***** MATERIAL PROVIDED

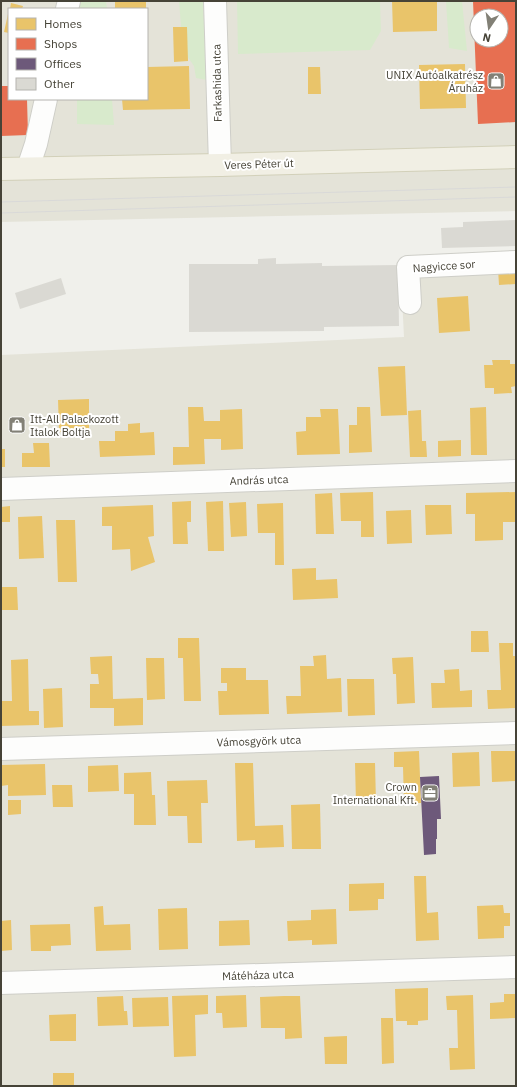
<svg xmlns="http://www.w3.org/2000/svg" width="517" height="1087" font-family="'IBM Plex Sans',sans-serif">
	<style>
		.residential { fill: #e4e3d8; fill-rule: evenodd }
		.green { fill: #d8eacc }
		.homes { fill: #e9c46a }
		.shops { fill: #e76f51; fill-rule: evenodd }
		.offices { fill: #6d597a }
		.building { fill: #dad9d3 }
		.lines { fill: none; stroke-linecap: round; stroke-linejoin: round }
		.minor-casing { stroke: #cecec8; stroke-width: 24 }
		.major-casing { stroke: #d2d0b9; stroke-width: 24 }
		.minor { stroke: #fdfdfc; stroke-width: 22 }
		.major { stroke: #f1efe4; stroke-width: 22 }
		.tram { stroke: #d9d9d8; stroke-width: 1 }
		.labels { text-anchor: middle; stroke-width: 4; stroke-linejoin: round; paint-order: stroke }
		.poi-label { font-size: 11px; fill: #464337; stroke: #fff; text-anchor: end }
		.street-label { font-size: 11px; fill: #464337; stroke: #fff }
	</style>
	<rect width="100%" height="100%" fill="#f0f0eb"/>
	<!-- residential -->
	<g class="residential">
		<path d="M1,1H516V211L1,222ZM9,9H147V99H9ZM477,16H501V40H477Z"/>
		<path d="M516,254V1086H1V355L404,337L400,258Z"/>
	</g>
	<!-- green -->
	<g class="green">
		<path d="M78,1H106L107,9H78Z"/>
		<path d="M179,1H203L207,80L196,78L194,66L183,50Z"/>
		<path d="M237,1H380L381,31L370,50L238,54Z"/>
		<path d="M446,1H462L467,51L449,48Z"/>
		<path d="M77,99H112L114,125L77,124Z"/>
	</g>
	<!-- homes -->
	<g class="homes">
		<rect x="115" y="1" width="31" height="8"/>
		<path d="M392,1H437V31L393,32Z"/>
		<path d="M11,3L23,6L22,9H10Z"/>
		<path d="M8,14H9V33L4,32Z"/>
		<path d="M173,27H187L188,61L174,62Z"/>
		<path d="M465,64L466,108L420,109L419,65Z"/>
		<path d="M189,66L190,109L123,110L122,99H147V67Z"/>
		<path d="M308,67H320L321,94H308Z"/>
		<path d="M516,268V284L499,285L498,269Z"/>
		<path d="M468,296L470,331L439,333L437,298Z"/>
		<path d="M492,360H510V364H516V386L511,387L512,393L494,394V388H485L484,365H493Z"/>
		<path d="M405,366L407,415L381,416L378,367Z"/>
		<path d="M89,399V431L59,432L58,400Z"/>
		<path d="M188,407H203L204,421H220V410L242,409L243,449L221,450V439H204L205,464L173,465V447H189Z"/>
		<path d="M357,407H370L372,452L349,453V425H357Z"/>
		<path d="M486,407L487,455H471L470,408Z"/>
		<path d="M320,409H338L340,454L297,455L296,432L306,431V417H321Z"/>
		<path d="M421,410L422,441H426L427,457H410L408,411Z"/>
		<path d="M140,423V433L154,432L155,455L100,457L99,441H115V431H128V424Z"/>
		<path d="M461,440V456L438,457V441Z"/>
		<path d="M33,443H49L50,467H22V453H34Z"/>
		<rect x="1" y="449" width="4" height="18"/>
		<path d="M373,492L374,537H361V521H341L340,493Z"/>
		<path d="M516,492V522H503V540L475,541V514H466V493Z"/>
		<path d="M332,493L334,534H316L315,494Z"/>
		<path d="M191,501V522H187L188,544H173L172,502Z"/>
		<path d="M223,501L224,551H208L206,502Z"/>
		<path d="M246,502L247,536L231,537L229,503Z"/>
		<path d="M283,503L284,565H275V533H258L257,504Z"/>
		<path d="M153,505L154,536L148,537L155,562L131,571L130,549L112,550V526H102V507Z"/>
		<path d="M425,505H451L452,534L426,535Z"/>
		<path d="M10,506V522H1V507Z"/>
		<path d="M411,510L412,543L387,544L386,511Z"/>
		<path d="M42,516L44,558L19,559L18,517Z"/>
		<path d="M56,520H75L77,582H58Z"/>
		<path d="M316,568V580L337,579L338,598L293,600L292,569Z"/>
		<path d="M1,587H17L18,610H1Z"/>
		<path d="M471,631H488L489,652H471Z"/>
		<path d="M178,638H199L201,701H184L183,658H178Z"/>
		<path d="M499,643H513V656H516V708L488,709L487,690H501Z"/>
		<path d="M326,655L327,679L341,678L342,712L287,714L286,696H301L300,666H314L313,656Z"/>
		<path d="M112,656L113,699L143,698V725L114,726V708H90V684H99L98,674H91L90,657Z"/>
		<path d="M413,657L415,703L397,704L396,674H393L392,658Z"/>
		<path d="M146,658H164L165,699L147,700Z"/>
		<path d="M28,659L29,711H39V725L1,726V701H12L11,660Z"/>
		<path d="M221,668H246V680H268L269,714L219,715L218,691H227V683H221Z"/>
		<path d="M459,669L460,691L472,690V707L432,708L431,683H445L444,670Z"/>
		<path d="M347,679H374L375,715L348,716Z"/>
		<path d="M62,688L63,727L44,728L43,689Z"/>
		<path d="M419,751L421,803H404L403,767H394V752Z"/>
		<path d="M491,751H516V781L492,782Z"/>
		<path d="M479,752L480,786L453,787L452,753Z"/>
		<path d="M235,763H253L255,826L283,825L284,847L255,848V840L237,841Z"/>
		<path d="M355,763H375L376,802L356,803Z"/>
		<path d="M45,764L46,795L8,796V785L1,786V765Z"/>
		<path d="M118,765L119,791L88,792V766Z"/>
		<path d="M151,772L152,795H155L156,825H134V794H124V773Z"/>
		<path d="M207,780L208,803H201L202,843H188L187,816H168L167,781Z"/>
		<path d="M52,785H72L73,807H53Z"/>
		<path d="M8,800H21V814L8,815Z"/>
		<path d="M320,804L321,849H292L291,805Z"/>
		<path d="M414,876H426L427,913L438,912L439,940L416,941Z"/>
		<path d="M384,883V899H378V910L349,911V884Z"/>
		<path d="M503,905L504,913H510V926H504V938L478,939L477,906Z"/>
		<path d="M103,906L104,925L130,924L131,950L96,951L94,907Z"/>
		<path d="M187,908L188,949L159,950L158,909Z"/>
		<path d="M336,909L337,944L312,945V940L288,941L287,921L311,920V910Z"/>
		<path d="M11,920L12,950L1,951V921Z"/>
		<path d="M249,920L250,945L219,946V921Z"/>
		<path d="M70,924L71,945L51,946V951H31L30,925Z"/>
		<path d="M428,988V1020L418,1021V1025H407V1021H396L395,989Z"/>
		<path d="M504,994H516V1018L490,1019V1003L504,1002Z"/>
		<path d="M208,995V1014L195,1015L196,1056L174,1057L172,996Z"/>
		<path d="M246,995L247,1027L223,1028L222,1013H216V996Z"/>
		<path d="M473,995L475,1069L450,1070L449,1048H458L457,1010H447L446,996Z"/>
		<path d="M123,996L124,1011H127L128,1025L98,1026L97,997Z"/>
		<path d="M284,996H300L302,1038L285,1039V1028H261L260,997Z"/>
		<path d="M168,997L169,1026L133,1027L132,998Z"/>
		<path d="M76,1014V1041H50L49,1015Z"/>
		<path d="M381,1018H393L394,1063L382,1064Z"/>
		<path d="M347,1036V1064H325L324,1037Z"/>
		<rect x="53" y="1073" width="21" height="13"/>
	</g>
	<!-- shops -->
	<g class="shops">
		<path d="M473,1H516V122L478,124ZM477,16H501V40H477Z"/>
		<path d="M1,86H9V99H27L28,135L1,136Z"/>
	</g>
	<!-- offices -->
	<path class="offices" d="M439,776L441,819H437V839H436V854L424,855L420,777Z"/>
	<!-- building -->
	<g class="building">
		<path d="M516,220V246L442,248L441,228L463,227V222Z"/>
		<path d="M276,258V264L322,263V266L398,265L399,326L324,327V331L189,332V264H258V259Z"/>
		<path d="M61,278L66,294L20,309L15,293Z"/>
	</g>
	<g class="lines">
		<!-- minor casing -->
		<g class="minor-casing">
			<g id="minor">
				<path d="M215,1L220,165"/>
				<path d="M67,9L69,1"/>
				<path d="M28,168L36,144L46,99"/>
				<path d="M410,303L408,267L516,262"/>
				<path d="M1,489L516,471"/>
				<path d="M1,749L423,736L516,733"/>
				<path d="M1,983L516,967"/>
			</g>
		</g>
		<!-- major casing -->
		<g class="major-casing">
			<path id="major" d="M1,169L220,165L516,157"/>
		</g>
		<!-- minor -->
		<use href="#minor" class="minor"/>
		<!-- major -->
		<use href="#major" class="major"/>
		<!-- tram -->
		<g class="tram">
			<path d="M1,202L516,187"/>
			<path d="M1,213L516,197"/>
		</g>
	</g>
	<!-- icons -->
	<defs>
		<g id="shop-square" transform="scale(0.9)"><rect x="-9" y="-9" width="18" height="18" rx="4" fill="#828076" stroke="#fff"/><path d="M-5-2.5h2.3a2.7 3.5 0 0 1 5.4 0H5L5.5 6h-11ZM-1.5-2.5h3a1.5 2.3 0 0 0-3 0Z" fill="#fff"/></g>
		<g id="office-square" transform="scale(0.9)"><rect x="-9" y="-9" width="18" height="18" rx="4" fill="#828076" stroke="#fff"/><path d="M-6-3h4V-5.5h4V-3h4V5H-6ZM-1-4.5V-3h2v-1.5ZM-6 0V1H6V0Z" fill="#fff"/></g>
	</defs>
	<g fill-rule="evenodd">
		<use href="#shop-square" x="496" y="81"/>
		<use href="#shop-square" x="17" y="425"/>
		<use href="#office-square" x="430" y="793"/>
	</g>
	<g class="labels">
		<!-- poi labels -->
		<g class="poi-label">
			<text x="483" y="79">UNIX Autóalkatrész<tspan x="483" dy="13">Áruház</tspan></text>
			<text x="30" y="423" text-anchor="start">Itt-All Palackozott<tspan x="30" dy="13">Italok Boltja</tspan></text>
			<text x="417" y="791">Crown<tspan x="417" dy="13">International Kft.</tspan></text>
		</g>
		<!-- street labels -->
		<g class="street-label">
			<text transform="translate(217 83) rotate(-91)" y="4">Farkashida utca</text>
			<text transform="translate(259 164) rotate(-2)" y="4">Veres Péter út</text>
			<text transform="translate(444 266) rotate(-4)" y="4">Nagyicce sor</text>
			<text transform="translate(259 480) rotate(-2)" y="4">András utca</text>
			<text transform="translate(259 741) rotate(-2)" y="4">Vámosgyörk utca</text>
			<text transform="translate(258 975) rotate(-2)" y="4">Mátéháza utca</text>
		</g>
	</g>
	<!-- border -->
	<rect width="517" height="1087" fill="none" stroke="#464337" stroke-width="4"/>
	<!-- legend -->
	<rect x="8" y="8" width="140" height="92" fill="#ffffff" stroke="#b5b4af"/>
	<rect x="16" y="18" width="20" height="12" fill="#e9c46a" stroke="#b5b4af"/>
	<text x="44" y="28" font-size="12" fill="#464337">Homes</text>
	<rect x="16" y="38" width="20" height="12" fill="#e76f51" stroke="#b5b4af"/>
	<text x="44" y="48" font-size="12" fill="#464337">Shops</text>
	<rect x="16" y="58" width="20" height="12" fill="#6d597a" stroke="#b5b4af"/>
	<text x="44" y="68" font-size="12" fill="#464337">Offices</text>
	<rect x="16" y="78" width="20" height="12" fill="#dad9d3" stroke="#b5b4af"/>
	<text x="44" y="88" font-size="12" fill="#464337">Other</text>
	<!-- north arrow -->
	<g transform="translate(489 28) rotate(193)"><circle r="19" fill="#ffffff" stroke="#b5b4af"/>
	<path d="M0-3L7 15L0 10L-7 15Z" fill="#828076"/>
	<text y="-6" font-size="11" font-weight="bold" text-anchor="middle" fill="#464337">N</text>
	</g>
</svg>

**********
***** MATERIAL PROVIDED

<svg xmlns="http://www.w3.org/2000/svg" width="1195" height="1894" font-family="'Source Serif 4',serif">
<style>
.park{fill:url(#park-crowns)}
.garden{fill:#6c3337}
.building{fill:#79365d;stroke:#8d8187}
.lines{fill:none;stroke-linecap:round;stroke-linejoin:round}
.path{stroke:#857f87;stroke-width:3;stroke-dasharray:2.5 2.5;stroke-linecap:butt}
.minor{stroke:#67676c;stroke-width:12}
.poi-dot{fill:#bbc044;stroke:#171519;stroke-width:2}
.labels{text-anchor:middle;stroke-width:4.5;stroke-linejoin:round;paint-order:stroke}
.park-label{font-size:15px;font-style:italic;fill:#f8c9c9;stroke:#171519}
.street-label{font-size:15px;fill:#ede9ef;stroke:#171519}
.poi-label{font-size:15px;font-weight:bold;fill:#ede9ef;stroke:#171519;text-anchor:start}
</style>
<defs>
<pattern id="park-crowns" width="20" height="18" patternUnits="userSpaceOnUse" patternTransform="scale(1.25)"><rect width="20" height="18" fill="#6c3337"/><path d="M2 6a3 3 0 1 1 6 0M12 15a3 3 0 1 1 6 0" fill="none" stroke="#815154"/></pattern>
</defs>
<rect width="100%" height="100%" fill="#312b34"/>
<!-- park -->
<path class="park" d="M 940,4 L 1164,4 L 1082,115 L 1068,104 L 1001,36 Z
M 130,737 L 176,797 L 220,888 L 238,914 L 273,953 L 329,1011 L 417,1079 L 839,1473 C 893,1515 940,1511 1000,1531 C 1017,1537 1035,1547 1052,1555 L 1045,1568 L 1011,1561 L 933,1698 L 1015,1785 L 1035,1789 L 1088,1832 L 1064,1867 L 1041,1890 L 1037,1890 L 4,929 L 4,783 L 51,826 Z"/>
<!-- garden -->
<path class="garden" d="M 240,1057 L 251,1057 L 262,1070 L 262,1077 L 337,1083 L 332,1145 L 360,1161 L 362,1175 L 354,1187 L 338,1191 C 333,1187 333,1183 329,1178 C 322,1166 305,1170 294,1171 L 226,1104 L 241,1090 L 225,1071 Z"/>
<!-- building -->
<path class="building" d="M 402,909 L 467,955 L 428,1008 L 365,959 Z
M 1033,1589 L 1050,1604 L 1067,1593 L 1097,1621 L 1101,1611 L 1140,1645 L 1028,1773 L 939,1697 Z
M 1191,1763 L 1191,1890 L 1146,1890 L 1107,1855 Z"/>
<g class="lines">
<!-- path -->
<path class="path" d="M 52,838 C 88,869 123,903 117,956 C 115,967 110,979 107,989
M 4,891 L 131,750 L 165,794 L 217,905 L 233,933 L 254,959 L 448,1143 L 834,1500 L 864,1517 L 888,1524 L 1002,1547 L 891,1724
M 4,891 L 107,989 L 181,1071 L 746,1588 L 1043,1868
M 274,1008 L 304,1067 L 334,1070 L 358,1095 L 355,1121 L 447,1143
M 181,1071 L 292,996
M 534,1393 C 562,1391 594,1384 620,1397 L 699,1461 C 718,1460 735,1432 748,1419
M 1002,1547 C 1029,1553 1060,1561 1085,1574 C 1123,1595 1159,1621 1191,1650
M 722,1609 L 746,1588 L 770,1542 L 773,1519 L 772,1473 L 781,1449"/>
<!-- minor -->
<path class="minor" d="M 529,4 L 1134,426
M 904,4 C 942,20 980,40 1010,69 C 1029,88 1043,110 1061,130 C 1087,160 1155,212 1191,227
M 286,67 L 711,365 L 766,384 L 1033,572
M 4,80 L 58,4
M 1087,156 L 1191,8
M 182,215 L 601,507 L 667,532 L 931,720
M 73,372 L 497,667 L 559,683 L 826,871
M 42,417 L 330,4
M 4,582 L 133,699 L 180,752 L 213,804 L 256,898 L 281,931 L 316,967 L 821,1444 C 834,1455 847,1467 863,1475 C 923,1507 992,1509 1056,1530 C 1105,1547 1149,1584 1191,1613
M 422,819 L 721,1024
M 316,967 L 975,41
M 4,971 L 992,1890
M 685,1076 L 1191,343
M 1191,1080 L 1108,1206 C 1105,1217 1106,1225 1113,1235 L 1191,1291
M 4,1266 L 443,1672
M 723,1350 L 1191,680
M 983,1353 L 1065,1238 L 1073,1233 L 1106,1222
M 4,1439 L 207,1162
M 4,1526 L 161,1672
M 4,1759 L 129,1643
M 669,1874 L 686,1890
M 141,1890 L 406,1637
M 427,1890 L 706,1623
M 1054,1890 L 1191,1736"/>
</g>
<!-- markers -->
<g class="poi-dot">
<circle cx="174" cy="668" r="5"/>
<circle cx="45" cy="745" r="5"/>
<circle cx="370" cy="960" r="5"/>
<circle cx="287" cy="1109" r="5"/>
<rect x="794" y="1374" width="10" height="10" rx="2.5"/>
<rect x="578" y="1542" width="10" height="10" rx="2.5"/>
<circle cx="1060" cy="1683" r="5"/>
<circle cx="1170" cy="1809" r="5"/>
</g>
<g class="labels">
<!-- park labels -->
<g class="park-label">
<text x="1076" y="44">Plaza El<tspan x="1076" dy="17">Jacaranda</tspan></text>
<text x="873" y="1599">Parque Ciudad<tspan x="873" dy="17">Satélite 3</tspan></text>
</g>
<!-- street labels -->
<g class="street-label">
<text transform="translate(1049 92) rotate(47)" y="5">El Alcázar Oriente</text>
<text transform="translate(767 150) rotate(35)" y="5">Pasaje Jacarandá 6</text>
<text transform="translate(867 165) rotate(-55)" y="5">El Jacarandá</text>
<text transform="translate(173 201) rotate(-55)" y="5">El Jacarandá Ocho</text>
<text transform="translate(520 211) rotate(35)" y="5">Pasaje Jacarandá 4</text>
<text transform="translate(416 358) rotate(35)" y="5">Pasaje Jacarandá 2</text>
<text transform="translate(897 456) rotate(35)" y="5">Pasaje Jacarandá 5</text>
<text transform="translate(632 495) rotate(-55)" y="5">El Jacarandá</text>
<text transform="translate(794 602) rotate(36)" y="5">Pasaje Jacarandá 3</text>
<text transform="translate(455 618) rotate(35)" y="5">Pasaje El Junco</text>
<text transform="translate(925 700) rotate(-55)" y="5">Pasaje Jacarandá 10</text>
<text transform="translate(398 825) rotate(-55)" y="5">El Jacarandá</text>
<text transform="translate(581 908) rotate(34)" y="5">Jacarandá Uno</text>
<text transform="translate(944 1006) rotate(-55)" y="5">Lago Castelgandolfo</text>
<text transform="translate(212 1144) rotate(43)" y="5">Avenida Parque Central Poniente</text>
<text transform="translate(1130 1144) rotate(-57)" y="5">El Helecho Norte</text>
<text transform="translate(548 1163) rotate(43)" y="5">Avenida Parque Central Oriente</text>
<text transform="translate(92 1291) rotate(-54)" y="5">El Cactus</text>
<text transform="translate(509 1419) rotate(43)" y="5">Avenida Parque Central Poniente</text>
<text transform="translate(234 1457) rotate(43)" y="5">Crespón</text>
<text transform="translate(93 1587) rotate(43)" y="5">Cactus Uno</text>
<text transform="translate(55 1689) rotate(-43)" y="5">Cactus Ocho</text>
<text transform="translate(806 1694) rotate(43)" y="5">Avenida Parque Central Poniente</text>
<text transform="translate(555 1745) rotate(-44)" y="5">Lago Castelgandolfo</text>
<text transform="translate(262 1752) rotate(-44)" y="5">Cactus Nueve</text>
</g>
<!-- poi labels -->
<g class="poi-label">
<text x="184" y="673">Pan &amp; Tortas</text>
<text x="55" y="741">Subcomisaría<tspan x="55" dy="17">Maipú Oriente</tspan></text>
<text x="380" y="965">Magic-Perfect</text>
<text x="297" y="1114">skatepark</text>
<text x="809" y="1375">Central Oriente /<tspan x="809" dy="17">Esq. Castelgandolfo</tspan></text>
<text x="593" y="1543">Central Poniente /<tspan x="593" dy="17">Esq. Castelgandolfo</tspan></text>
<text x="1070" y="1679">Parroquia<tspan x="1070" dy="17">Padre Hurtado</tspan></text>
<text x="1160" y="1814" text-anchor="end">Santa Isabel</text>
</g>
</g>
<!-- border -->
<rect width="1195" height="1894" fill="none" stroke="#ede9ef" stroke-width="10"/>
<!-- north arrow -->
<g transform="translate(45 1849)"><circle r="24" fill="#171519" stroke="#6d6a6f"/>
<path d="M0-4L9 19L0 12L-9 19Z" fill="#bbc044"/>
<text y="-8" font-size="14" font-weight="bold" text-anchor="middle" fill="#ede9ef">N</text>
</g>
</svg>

**********

→ **WHAT IS NEEDED**
Looking at the records above, say how many of their lines include the word "ffffff", with no other words.

→ **RESULT OF THIS EXERCISE**
2